• [What you have to do] In the records that follow, find the line with "VR-Agentur in Düsseldorf und Köln"; from there, retype every line exactly through the line with "首先取得所有监护人的签名文件，确认其监护人资", which also belongs to the answer.

[Opening Dataset section]

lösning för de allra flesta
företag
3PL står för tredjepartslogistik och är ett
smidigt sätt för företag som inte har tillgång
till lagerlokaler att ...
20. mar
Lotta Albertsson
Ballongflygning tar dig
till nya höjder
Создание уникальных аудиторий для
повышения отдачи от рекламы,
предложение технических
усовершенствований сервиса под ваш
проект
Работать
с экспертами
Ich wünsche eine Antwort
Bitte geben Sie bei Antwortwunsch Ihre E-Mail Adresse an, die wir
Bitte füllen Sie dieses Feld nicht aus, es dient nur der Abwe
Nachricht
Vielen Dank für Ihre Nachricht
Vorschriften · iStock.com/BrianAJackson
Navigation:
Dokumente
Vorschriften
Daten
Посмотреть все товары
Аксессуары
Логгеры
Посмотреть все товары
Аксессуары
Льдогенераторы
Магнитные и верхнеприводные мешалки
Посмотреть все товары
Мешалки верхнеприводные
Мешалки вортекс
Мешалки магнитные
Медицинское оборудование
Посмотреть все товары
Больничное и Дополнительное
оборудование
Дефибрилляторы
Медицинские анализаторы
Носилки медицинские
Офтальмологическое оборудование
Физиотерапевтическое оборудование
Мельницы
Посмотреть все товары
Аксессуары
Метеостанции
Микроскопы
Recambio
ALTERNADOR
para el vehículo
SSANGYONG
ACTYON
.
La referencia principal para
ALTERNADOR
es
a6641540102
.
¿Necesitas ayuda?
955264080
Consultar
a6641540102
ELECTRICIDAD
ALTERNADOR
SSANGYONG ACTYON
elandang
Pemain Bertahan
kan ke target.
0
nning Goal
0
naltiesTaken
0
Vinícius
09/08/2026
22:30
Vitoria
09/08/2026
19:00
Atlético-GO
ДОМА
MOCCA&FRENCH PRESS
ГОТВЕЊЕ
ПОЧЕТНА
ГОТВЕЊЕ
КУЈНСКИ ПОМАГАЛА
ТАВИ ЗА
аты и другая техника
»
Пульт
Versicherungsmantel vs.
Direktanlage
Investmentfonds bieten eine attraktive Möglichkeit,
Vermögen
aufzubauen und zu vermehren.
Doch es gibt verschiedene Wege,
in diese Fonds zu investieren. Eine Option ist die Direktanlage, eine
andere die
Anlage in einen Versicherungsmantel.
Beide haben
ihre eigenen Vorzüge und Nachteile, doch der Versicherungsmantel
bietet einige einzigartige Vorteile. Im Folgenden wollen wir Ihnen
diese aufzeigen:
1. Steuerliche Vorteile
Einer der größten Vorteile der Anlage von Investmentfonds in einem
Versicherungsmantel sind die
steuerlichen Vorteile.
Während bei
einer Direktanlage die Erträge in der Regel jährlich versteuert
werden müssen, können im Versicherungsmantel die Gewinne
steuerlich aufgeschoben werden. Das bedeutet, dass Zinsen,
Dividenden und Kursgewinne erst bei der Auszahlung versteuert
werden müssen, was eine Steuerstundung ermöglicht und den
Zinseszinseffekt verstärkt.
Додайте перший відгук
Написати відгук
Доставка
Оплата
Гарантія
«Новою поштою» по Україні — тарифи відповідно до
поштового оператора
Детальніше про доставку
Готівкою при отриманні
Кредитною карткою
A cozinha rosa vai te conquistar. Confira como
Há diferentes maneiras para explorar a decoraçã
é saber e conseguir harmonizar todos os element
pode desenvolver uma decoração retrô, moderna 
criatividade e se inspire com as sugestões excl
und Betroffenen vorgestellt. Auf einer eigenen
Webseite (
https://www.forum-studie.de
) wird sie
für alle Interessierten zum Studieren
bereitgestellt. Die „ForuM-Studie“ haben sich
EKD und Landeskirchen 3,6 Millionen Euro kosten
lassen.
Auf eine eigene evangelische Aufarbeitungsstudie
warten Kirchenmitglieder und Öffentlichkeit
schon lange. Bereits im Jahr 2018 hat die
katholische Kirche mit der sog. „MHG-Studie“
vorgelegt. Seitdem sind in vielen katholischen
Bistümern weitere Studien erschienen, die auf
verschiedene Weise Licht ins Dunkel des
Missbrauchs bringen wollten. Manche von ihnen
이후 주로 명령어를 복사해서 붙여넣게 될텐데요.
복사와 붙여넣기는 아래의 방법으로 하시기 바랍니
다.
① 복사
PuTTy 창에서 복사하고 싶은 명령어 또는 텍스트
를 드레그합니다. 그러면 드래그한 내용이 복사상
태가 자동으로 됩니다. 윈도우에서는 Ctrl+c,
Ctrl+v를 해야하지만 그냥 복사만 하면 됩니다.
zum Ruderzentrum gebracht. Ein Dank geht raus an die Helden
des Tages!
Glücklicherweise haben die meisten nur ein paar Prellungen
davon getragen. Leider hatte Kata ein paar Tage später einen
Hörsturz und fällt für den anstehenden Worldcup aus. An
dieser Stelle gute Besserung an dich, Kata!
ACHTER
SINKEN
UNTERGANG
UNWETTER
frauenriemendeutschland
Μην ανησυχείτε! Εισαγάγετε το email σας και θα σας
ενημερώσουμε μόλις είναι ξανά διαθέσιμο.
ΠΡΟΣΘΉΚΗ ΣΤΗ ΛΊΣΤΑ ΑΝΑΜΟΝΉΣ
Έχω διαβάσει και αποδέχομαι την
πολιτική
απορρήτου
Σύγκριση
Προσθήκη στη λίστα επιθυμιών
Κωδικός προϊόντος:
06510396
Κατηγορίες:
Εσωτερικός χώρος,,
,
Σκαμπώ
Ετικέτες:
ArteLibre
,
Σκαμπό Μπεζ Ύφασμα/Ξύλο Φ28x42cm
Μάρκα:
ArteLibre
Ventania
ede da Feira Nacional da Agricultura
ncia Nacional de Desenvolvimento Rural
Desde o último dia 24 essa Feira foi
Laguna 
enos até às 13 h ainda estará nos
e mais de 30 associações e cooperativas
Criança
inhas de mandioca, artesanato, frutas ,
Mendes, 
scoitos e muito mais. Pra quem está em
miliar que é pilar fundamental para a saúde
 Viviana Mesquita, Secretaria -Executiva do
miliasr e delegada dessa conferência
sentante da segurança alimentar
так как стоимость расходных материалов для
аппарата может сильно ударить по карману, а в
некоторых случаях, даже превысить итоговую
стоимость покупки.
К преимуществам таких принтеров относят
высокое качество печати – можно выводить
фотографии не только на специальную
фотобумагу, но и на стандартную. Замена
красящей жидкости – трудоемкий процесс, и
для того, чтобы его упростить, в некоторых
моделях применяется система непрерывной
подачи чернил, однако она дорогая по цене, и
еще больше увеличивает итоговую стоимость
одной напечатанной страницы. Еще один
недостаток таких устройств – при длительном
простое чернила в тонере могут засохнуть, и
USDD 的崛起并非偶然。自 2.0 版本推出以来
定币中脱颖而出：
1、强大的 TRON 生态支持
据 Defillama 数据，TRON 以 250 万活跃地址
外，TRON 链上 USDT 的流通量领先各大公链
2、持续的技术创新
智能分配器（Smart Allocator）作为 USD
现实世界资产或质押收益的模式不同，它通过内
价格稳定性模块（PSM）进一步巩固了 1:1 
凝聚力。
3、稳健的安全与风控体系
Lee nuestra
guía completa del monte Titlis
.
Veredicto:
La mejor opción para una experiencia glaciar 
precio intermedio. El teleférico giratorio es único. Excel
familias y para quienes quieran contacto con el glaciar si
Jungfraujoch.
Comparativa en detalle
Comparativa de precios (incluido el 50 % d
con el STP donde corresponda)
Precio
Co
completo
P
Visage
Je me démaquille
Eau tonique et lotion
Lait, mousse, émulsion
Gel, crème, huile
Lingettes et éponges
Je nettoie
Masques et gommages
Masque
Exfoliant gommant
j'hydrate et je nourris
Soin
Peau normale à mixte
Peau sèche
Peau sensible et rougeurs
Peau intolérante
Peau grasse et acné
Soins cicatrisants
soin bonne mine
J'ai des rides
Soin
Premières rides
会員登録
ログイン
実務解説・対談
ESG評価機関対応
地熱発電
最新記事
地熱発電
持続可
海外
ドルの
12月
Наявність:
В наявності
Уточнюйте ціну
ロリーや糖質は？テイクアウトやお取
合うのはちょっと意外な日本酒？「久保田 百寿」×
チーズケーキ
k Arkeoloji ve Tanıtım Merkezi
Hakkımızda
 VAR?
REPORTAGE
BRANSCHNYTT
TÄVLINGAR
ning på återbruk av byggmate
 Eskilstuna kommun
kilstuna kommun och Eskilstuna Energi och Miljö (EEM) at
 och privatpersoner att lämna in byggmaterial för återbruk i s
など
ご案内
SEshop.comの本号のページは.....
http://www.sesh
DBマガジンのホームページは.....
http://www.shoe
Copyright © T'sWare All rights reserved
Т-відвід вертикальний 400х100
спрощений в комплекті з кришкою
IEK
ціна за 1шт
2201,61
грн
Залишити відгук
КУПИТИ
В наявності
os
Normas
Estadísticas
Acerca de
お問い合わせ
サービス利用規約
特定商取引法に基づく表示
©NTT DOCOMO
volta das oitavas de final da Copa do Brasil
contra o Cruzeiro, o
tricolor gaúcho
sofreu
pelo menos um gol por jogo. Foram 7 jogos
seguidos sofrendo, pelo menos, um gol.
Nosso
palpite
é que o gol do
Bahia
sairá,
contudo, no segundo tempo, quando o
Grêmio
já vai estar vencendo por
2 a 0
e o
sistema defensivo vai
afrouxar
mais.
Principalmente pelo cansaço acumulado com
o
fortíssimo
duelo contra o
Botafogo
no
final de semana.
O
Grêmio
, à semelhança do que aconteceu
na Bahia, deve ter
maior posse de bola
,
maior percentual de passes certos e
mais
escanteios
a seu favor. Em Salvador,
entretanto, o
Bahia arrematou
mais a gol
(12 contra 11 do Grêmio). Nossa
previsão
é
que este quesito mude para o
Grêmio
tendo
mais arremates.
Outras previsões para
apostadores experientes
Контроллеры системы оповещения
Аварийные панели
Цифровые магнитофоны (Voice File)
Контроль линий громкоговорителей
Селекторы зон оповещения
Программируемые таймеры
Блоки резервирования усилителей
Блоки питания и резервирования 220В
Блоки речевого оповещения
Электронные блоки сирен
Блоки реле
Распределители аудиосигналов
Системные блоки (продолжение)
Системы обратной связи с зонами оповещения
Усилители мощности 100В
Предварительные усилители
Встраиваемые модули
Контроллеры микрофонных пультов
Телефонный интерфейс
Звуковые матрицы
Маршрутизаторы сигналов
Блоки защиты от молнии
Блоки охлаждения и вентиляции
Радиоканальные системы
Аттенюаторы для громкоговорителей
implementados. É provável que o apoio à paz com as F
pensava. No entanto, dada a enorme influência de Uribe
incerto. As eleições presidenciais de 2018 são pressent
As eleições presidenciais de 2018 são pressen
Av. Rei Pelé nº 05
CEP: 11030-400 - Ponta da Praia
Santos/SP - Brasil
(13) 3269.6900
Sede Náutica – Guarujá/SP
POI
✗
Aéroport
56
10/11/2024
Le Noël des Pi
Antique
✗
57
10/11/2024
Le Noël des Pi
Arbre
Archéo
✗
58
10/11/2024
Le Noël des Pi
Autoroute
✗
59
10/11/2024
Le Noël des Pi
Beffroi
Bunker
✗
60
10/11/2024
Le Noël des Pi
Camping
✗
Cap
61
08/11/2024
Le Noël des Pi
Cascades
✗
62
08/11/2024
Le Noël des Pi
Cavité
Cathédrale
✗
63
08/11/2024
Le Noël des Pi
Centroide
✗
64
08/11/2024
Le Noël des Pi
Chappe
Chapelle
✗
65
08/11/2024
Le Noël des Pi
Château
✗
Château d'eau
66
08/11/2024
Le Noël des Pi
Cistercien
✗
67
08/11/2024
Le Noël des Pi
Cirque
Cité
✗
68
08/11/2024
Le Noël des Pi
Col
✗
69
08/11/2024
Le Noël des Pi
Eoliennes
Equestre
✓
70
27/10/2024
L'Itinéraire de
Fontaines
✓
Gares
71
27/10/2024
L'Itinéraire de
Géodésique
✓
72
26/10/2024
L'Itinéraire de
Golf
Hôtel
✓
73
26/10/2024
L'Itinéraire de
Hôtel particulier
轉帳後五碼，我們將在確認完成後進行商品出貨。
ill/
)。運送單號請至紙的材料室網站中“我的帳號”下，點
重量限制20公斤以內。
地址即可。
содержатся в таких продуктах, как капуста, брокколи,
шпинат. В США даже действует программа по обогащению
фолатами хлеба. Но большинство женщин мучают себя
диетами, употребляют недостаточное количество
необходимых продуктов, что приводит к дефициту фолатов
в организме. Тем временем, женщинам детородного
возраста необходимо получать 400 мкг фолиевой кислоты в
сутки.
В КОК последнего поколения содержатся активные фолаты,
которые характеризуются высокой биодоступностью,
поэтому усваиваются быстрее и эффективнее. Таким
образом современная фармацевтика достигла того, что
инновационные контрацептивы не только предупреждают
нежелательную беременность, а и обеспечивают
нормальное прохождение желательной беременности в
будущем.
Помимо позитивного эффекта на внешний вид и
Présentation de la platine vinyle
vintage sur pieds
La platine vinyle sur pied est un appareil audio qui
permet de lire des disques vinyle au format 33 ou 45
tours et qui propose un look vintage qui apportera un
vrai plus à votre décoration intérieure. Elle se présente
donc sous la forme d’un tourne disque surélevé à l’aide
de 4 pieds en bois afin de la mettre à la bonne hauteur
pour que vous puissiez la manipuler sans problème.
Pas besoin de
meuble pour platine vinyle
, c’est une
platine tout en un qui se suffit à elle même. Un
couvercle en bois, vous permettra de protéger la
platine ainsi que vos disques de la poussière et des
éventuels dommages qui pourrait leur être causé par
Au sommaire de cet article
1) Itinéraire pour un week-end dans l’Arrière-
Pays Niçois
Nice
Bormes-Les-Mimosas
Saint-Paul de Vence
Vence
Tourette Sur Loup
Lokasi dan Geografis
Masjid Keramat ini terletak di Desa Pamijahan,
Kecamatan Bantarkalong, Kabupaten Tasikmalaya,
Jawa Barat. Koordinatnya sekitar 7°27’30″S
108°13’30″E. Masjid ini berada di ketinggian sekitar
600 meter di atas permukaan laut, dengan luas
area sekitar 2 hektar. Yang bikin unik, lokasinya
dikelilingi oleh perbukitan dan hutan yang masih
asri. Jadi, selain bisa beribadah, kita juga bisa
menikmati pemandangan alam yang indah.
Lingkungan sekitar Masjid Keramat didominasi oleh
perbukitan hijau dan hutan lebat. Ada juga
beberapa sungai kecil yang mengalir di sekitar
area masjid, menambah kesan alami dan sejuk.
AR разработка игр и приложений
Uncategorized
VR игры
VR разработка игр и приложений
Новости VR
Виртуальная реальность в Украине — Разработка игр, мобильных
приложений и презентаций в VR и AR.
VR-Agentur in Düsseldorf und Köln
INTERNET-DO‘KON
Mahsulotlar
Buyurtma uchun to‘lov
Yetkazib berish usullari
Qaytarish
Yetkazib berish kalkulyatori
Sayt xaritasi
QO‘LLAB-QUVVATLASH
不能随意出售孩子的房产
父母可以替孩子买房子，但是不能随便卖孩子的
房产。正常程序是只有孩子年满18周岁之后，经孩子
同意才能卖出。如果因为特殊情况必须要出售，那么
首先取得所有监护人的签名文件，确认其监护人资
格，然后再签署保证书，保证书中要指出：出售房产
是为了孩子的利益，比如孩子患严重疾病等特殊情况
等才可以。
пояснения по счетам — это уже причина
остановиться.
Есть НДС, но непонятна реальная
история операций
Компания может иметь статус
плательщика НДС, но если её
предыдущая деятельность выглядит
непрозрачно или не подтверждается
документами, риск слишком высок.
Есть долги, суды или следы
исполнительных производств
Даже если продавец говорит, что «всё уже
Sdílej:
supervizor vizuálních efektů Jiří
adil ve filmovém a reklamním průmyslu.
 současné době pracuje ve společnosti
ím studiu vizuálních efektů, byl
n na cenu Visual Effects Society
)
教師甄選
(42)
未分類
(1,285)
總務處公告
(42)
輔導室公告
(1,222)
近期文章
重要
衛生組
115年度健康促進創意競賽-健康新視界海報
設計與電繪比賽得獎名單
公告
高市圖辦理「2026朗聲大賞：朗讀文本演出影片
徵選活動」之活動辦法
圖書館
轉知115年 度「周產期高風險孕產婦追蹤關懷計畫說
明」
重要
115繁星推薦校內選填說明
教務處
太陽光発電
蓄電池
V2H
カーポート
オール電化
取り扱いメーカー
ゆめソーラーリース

[Closing Dataset section]

• [Solved problem]
VR-Agentur in Düsseldorf und Köln
INTERNET-DO‘KON
Mahsulotlar
Buyurtma uchun to‘lov
Yetkazib berish usullari
Qaytarish
Yetkazib berish kalkulyatori
Sayt xaritasi
QO‘LLAB-QUVVATLASH
不能随意出售孩子的房产
父母可以替孩子买房子，但是不能随便卖孩子的
房产。正常程序是只有孩子年满18周岁之后，经孩子
同意才能卖出。如果因为特殊情况必须要出售，那么
首先取得所有监护人的签名文件，确认其监护人资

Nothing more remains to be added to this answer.